While I’m open to both testimony and non-anecdotal evidence that suggest otherwise, I’m quite skeptical as to the claim that there is truly interdisciplinary training taking place in law schools today (again, one of those generalizations which admit of exceptions). (I find it utterly amazing that we still have debates about requiring courses in international and comparative law!) And I think “interdisciplinary” and “multidisciplinary” are synonymous adjectives although perhaps you have some stipulative definition in mind that makes this a distinction with a difference.

Kim Krawiec

Hi Daniel and Patrick – sorry to take a while to respond to these comments – long week, this one. Patrick may be right that “interdisciplinary” and “multidisciplinary” are synonymous, but I think I see what Daniel is driving at. That rather than thinking of ourselves as people versed in two disciplines (say law and also philosophy, just to use the example from the above comment), we become people versed in “law and philosophy,” then not fully fitting into the law or philosophy categories, but creating a new, third specialty. Perhaps it’s just a mechanism for reorienting our own thinking? Those more truly "multidisciplinary" than me will have to opine on that one, but it does seem possible.

daniel

Patrick,

You said "I’m quite skeptical as to the claim that there is truly interdisciplinary training taking place in law schools today" -- me too! As Kim suggests, my point was that what proceeds in the name of interdisciplinarity often ultimately leads to hollow specialization, carving out a third-way for itself but still specialized. Or, as you point out, sometimes it "simply involves the importation of the latest scientific fashion so as to stimulate a novel batch of scholarship."
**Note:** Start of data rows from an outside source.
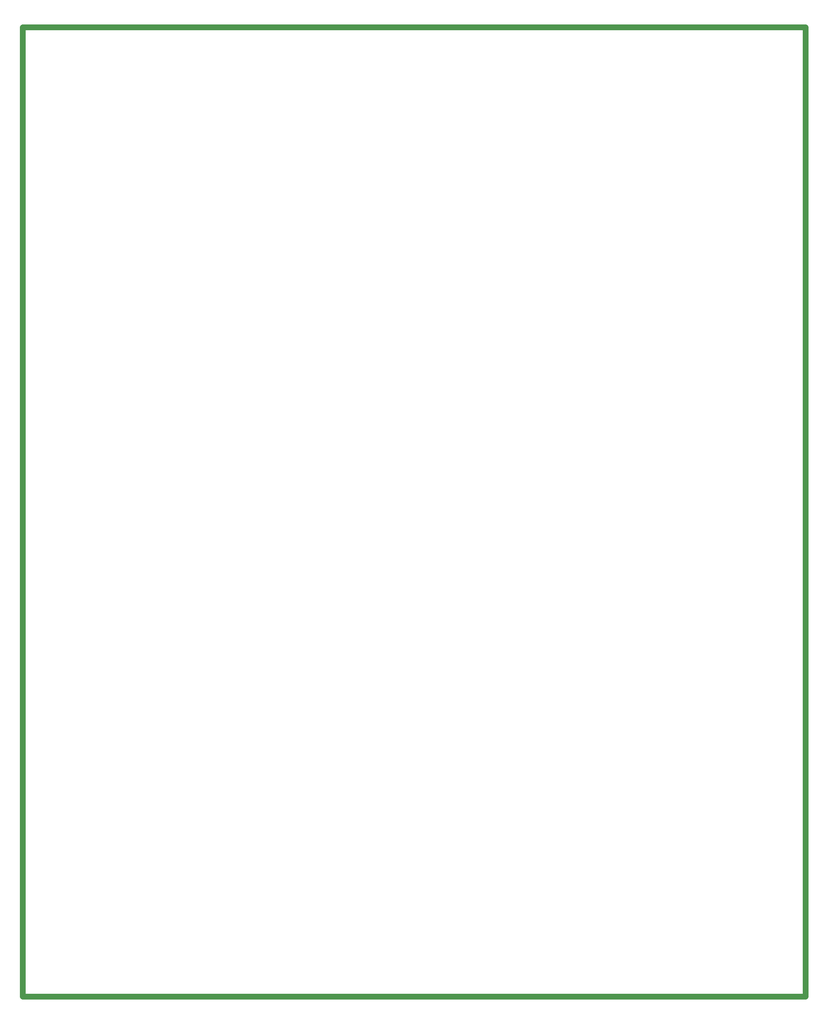
<source format=gm1>
G04*
G04 #@! TF.GenerationSoftware,Altium Limited,Altium Designer,21.9.2 (33)*
G04*
G04 Layer_Color=16711935*
%FSLAX44Y44*%
%MOMM*%
G71*
G04*
G04 #@! TF.SameCoordinates,D0450A9E-FE46-4EA2-B322-C77A40C1B8EA*
G04*
G04*
G04 #@! TF.FilePolarity,Positive*
G04*
G01*
G75*
%ADD64C,1.2000*%
D64*
X0Y0D02*
X1600200D01*
Y1981200D01*
X0D02*
X1600200D01*
X0Y0D02*
Y1981200D01*
M02*

</source>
And my semantic point was that, while interdisciplinary and multidisciplinary may by synonyms, the former has lost its original meaning and been co-opted because it's fashionable to say you do that kind of work. (There may be a bigger difference, though, where "multi" would indicate a capacity to do, or history of doing, high-quality work independent of the other discipline.)

Now, I didn't mean to spark a debate about the state of jurisprudence, and I think you might have read a bit much into my comments (e.g. I'm not saying bring back the grand metaphysics of old to reinvigorate natural law... I'm an exclusive positivist). My point was simply, like a lot of interdisciplinary work, legal philosophy risks losing its anchor in the cognate --philosophy-- conceived generally. There's an obvious relevance of political and moral philosophy to jurisprudence, but the growing discussion of very serious philosophy of action in jurisprudence illustrates just how far jurisprudence got from philosophy absent legal considerations. But even 'grand metaphysics' is worthwhile -- for instance, read not just Aquinas, but Maimonides and al-Farabi, and you start to see competing visions of metaphysics, law, and morality, and the ways they intersect, that remain important questions to law today, whether one is a natural lawyer or not. But that's not "law and philosophy" as it's commonly defined.

The more general point is that I think it matters how one comes to do interdisciplinary work. If you try too hard to be creative, it's hollow and forced. Studying disciplines independently gives one a different perspective of the two projects, but an integrated training risks teaching a narrow methodology developed around the intersection of two fields (e.g. some L&E programs). Too many schools try to teach creativity instead of getting together a bunch of interesting people and waiting to see what happens, as they do at the Institute for Advanced Study, and (arguably) like more law schools used to do.

Patrick S. O'Donnell

Daniel,

Thanks for the elaboration and clarification.